Chicken-free Nuggets
Chicken-free Nuggets
Ingredients
- 450 g chickpeas (rinsed and drained (or substitute any white beans))
- 400 g potatoes (rinsed and drained (or 2 cups boiled potatoes))
- 1½ teaspoons wheat gluten (optional, for firmer texture and ease of flipping)
- 30 g dried breadcrumbs
- 1 teaspoon dried parsley
- ¾ teaspoon seasoning (or ½ teaspoon rubbed sage)
- ½ teaspoon garlic powder
- ½ teaspoon onion powder
- ¼ teaspoon salt (or to taste)
- ¼ teaspoon black pepper (or to taste)
- 4 tablespoons olive oil (divided)
- Dipping sauce: barbecue sauce (tomato sauce, and/or sweet mustard (optional))
Instructions
- Mash the chickpeas (or white beans) with the potatoes well, until there are no whole chunks in the mix. (After starting with a potato masher, you can use your hands.)
- Sprinkle wheat gluten over the mashed chickpea-potato mixture and combine well.

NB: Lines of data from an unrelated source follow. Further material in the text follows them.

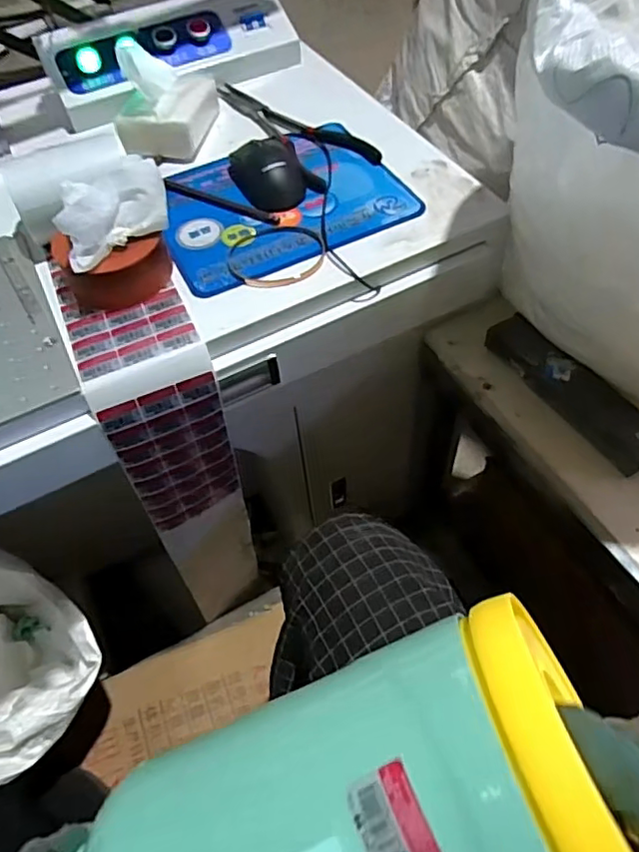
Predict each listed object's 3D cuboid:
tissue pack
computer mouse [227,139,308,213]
[{"bbox_3d":[-0.177,-0.384,0.682,0.082,0.096,0.129,7,56,9],"label":"tissue pack"},{"bbox_3d":[-0.055,-0.284,0.646,0.081,0.031,0.121,-17,56,-8],"label":"computer mouse"}]

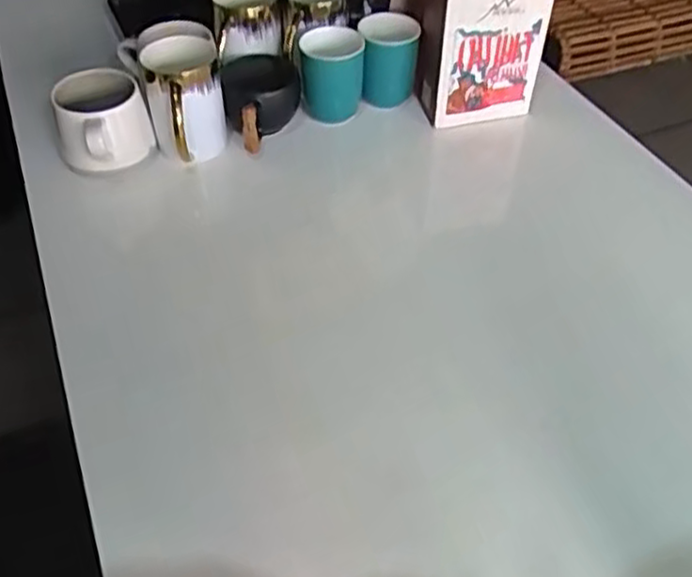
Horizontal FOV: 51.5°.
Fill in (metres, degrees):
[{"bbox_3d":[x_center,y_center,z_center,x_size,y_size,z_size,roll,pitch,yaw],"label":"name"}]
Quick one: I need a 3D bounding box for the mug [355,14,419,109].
[{"bbox_3d":[0.045,-0.243,0.776,0.061,0.087,0.069,4,47,3],"label":"mug"}]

- Add the breadcrumbs and seasonings, and then mix well. Taste to adjust the seasonings, adding more salt and pepper if needed.
- Using a plate or cutting board, form the mixture into 5-centimetre patties, about 1½ centimeters thick. If the mixture feels dry, add water or oil as needed, 1 tablespoon at a time, just until the patties are easy to form and hold their shape.

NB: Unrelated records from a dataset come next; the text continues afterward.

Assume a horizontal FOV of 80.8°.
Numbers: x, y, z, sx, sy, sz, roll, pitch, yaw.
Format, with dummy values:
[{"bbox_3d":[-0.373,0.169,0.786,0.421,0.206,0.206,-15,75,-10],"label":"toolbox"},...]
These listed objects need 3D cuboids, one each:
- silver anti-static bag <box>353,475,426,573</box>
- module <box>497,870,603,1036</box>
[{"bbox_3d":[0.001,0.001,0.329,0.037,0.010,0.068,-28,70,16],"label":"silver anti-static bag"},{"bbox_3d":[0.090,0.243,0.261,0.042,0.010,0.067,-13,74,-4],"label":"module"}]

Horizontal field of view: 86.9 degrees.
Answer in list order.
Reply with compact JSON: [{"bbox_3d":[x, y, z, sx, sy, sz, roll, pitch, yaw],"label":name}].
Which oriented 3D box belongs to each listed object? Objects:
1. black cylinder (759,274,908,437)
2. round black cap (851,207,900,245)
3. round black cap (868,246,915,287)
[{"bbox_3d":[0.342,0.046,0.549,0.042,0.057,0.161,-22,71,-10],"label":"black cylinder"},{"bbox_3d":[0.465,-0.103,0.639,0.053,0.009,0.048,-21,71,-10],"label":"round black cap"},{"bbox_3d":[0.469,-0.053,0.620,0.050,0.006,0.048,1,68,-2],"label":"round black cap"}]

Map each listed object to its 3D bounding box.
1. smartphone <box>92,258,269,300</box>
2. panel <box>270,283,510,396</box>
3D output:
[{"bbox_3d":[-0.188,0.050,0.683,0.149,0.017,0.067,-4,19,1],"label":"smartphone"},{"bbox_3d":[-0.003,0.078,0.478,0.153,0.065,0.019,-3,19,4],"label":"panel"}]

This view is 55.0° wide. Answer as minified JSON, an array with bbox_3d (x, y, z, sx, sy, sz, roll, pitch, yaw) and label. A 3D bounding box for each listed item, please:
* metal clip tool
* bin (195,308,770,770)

- In a large frying pan, heat 2 tablespoons of oil over medium to medium-high heat. Fry half the nuggets for about 8 to 10 minutes on each side until they are nicely browned. (Aim for only turning them once or twice.)
- When the first batch is done, move the patties to a paper-towel-lined plate. Add the remaining 2 tablespoons of oil to the pan and repeat with the remaining nuggets.
- Serve with dipping sauce.
- Recipe and photo from Tanya Sitton in All Animals Magazine.